HAMMER2 now has a ‘growfs’ directive, so if there’s room in the partition, you can expand your HAMMER2 volume to fit. Related: gpt(8) and disklabel(8) now have similar options. fdisk(8) does also.
HAMMER2 and periodic snapshots
The first version of HAMMER took automatic snapshots, set within the config for each filesystem. HAMMER2 now also takes automatic snapshots, via periodic(8) like most every repeating task on your DragonFly system.
PFS tool changes in DragonFly
HAMMER2 just became a little more DWIM: the pfs-list and pfs-delete directives will now look across all mounted filesystems, not just the current directory’s mount path. pfs-delete won’t delete any filesystem name that appears in more than one place, though.
HAMMER2 and how to use
If you’ve been following HAMMER2 for some time, these questions and answers will not be new to you – but they are useful notes all the same.
HAMMER2 emergency space mode
As anyone who has been running HAMMER1 or HAMMER2 has noticed, snapshots and copy on write and infinite history can eat a lot of disk space, even if the actual file volume isn’t changing much. There’s now an ‘emergency mode‘ for HAMMER2, where disk operations can happen even if there isn’t space for the normal history activity. It’s dangerous, in that the normal protections against data loss if power is cut go away, and snapshots created while in this mode will be mangled. So definitely don’t leave it on!
HAMMER2 dispatch optimization
If you have a whole lot of I/O on a HAMMER2 system, this change will help. This is I assume an outgrowth of dsynth testing, cause that causes many, many threads to be reading and writing.
HAMMER2 and fsck for review
HAMMER2 is Copy on Write, meaning changes are made to copies of existing data. This means operations are generally atomic and can survive a power outage, etc. (You should read up on it!) However, there’s now a fsck command, useful if you want a report of data validity rather than any manual repair process.
Boot environments and HAMMER2
Taken from IRC: “DFBEADM(1) A Boot Environment Manager for HAMMER2“. This could be fun! Here’s the users@ post to match.
HAMMER2 now default
This slipped in just before the 5.6 release, and I thought I had already noted it: DragonFly now defaults to HAMMER2 for disks during install, instead of HAMMER1.
HAMMER2 performance work
Matthew Dillon’s committed some performance work for HAMMER2, dealing with write-clustering. I don’t have statistics to note, so here’s the commit message.
HAMMER2 snapshots, a story
It’s always helpful to see other people’s questions and answers; in this case it’s a conversation about HAMMER2 snapshots and how to manage them. (Follow the thread)
HAMMER2 fix in release
The aforementioned HAMMER2 fix is now in 5.4. You can update using the normal make buildworld/make buildkernel process to get it in place. I plan to roll a 5.4.2 release this weekend.
HAMMER2 corruption bug and fix
It’s possible to have data corrupted on a HAMMER2 volume during a specific combination of a bulkfree operation and a lot of writing to disk. Matthew Dillon has a potential fix already. As he announced, it’s scheduled to go into 5.4 this weekend. It’s a rare bug, but if you want to check for it, look for CHECK FAIL entries in /var/log/messages.

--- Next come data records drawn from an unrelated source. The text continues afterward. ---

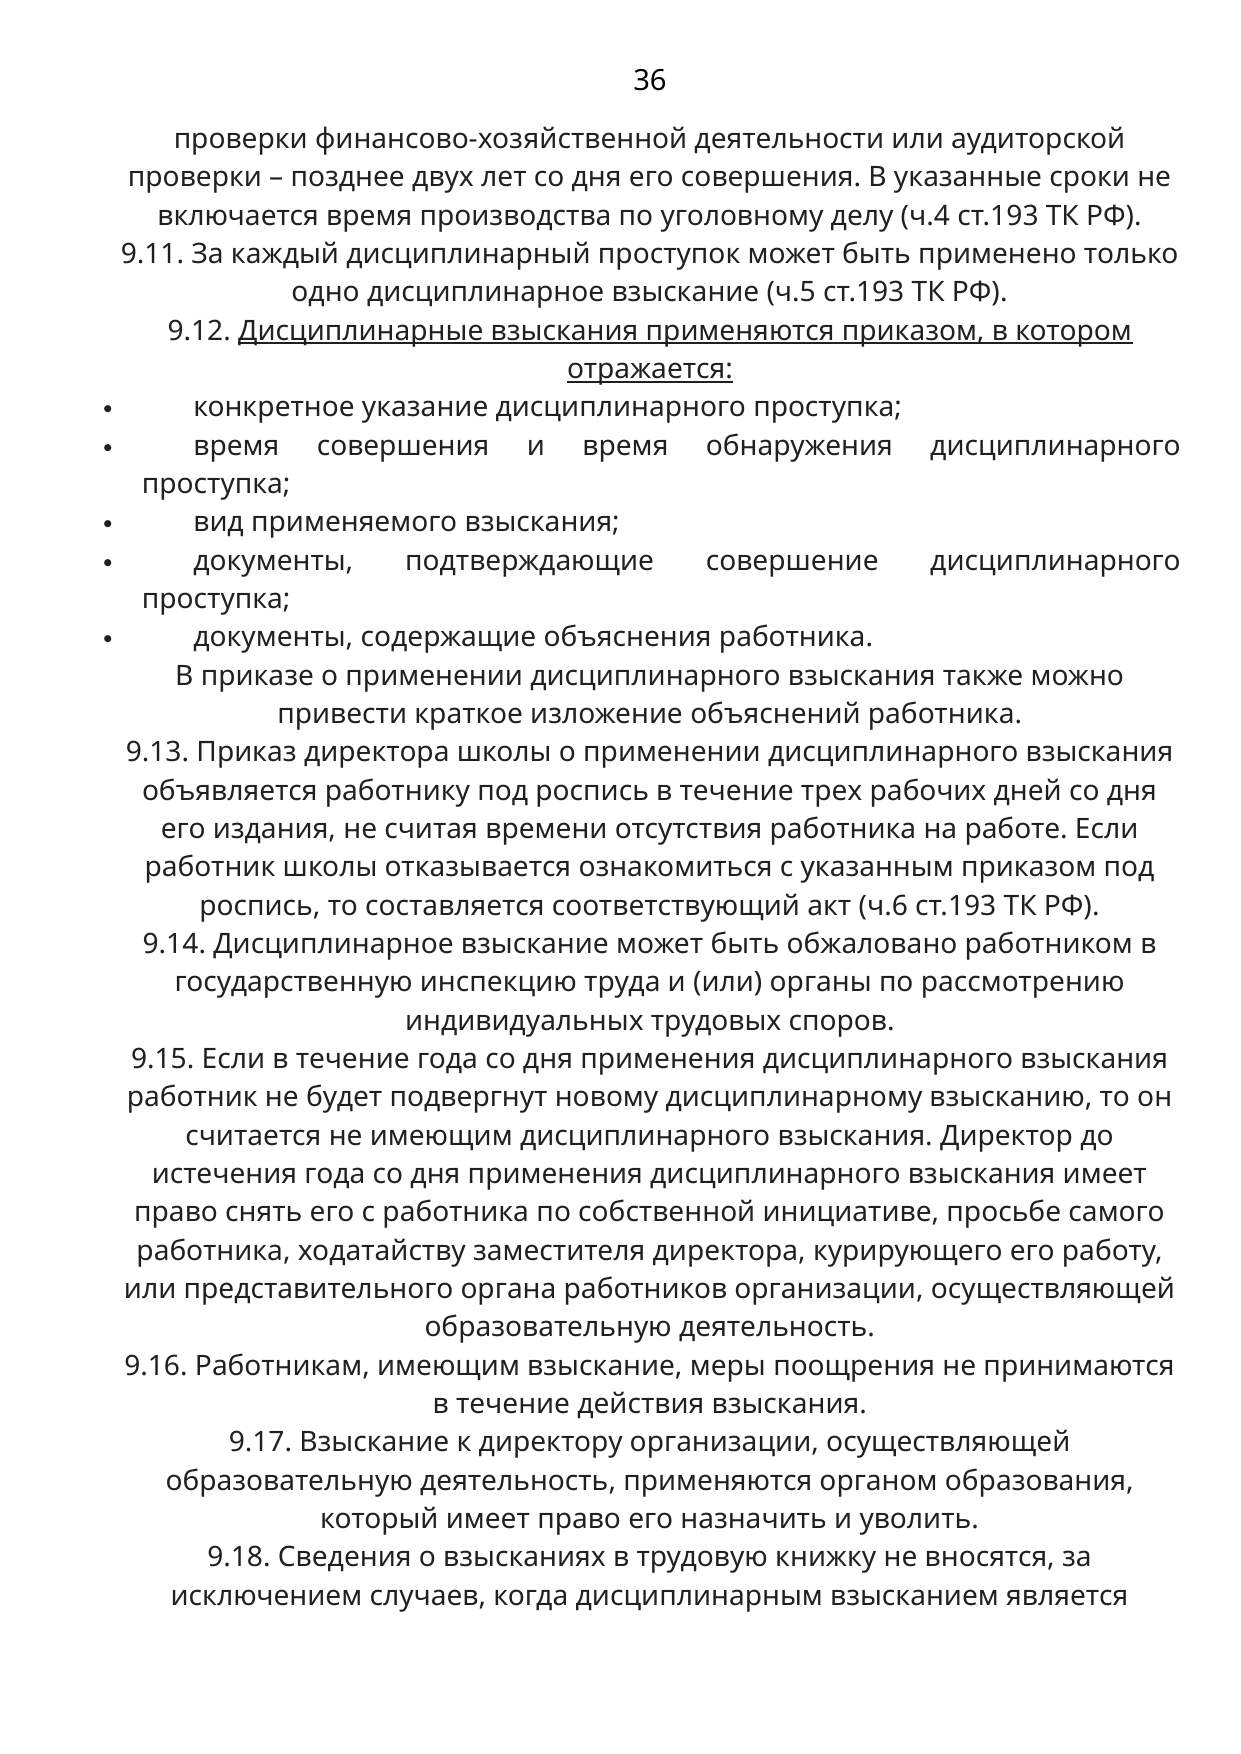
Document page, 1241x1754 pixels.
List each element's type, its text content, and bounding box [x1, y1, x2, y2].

list вид применяемого взыскания; [104, 501, 1181, 540]
list документы, содержащие объяснения работника. [104, 616, 1181, 655]
list конкретное указание дисциплинарного проступка; [104, 386, 1181, 425]
text проверки финансово-хозяйственной деятельности или аудиторской проверки – позднее двух лет со дня его совершения. В указанные сроки не включается время производства по уголовному делу (ч.4 ст.193 ТК РФ). 9.11. За каждый дисциплинарный проступок может быть применено только одно дисциплинарное взыскание (ч.5 ст.193 ТК РФ). 9.12. Дисциплинарные взыскания применяются приказом, в котором отражается: [118, 118, 1181, 386]
text В приказе о применении дисциплинарного взыскания также можно привести краткое изложение объяснений работника. 9.13. Приказ директора школы о применении дисциплинарного взыскания объявляется работнику под роспись в течение трех рабочих дней со дня его издания, не считая времени отсутствия работника на работе. Если работник школы отказывается ознакомиться с указанным приказом под роспись, то составляется соответствующий акт (ч.6 ст.193 ТК РФ). 9.14. Дисциплинарное взыскание может быть обжаловано работником в государственную инспекцию труда и (или) органы по рассмотрению индивидуальных трудовых споров. 9.15. Если в течение года со дня применения дисциплинарного взыскания работник не будет подвергнут новому дисциплинарному взысканию, то он считается не имеющим дисциплинарного взыскания. Директор до истечения года со дня применения дисциплинарного взыскания имеет право снять его с работника по собственной инициативе, просьбе самого работника, ходатайству заместителя директора, курирующего его работу, или представительного органа работников организации, осуществляющей образовательную деятельность. 9.16. Работникам, имеющим взыскание, меры поощрения не принимаются в течение действия взыскания. 9.17. Взыскание к директору организации, осуществляющей образовательную деятельность, применяются органом образования, который имеет право его назначить и уволить. 9.18. Сведения о взысканиях в трудовую книжку не вносятся, за исключением случаев, когда дисциплинарным взысканием является [118, 655, 1181, 1613]
list время совершения и время обнаружения дисциплинарного проступка; [104, 425, 1181, 501]
list документы, подтверждающие совершение дисциплинарного проступка; [104, 540, 1181, 616]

And because every cloud has a silver lining: some not-yet-quantified performance improvements.
HAMMER2 and dm_crypt
BSD Now 274: Language: Assembly
This week’s BSD Now covers assembly on OpenBSD, games on FreeBSD, and disk space on DragonFly.
Hammer2 reminder: bulkfree makes some noise
For future edification: If you have HAMMER2 installed, the bulkfree operation will create console/dmesg activity even when nothing is wrong, to show operations are happening.
OverTRIMmed
Matthew Dillon recently fixed a TRIM bug, where a TRIM command was being issued unconditionally, regardless of the mount flag, and duplicating the action if it was set normally. It’s fixed now. This would only have any significant slowdown on UFS, which means it would only affect installworld – the rest of your mounted volumes are HAMMER, right?
HAMMER2: destroy-inum
If you have a mangled HAMMER2 disk, and you have inodes that are clearly mangled (the built-in CRCs don’t match), you can now remove them manually. This seems like Hole Hawg territory…
HAMMER2 and multi-slave disks
As part of a larger conversation about HAMMER, Matthew Dillon noted that he is planning to work on master-to-multiple-slave for HAMMER2, which would function similar to HAMMER1 mirror-stream.
Upgrade results, bonus for dragonflybsd.org
Remember the upgrade for dragonflybsd.org machines? It completed, and it’s interesting to see that SSDs have become so easily available that “spinning rust” hard disk drives are only still useful for bulk storage, and even then probably not for much longer.
Another neat side effect: disk usage on developer system leaf.dragonflybsd.org was cut in half, thanks to HAMMER2 dedup/compression. It’s a ‘free’ half-terabyte.